> [How to complete this task]
Can you rewrite the rows from the line with "right wrist: (53, 217, -30)" up to and including the line with "left hip: (407, 302, -6)", changing every "wrist" to "hand" and leaving everything else as it is?

> [Exercise inputs]
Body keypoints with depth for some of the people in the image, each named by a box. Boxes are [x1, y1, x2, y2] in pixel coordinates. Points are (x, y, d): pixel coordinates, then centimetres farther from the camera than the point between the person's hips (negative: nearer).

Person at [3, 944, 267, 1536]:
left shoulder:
...
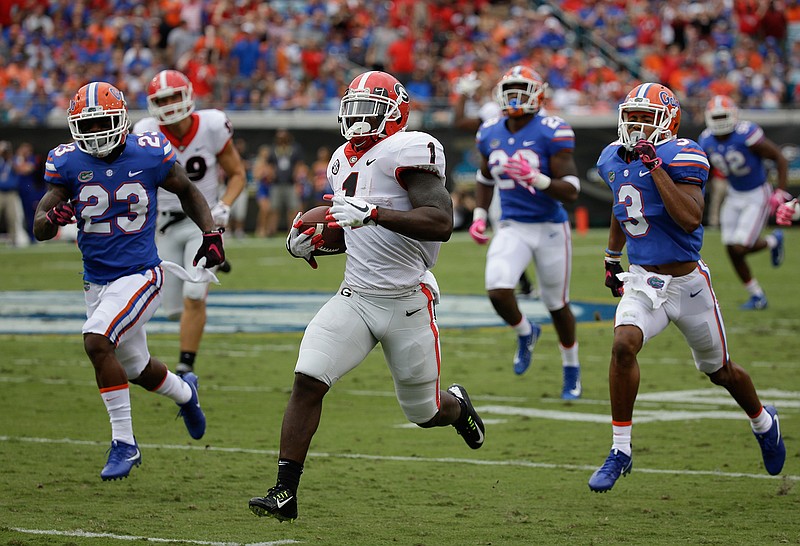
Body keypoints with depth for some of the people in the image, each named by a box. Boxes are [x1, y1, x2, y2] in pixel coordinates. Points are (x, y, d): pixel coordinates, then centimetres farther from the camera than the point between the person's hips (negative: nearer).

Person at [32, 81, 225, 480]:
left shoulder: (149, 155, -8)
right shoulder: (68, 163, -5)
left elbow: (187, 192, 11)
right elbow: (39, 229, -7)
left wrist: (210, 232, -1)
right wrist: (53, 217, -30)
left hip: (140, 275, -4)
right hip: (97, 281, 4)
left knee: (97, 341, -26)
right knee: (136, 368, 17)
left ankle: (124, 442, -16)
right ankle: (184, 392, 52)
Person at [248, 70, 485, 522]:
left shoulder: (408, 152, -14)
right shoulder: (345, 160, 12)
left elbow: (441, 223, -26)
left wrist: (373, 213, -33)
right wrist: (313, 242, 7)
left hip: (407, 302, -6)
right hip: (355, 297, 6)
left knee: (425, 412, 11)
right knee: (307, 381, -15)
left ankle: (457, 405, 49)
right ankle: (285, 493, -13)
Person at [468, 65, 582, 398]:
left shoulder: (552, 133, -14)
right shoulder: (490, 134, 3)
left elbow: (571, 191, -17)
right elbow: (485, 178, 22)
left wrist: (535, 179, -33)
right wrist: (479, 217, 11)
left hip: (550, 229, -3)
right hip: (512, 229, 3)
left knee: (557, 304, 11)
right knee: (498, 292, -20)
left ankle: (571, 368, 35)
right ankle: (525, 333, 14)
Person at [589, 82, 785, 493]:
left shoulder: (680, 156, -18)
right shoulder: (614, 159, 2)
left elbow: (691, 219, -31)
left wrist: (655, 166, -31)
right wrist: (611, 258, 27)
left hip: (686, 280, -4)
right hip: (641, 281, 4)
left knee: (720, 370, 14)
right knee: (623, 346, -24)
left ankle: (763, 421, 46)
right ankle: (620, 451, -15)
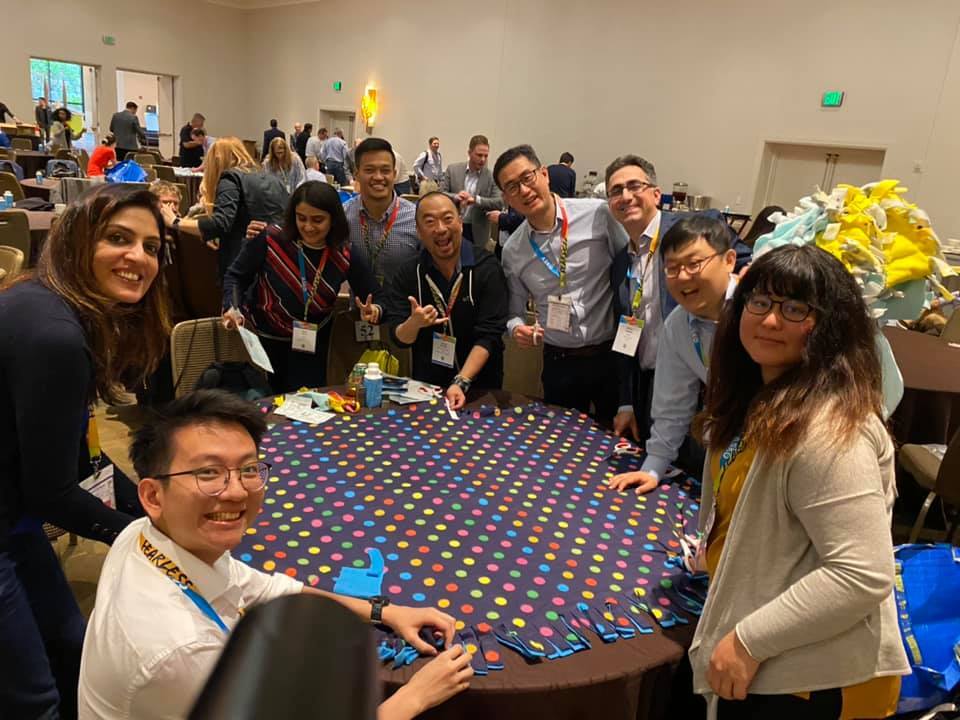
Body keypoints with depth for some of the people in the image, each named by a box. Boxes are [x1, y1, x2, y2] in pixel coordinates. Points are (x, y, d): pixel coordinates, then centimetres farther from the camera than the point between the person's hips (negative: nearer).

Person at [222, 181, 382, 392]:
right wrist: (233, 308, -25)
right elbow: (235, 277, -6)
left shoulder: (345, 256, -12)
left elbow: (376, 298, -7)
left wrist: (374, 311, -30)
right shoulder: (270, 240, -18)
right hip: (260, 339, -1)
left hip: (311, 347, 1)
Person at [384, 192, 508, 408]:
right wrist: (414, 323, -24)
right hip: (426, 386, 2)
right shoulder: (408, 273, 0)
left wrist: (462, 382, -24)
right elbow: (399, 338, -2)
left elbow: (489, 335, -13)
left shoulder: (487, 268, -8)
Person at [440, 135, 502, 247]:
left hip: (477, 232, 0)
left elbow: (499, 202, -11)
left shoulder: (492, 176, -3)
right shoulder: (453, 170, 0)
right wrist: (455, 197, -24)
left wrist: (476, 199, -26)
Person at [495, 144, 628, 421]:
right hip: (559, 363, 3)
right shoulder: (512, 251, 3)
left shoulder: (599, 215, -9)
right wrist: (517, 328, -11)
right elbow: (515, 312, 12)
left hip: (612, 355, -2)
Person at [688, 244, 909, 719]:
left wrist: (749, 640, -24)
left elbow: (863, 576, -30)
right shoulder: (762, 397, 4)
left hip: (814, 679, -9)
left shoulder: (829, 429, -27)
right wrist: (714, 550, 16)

> [Exercise solution]
right hand: (53, 217, -30)
left hip: (140, 275, -4)
right hip: (97, 281, 4)
left knee: (97, 341, -26)
right knee: (136, 368, 17)
left ankle: (124, 442, -16)
right ankle: (184, 392, 52)
Person at [248, 70, 485, 522]:
left shoulder: (408, 152, -14)
right shoulder: (345, 160, 12)
left elbow: (441, 223, -26)
left hand: (373, 213, -33)
right hand: (313, 242, 7)
left hip: (407, 302, -6)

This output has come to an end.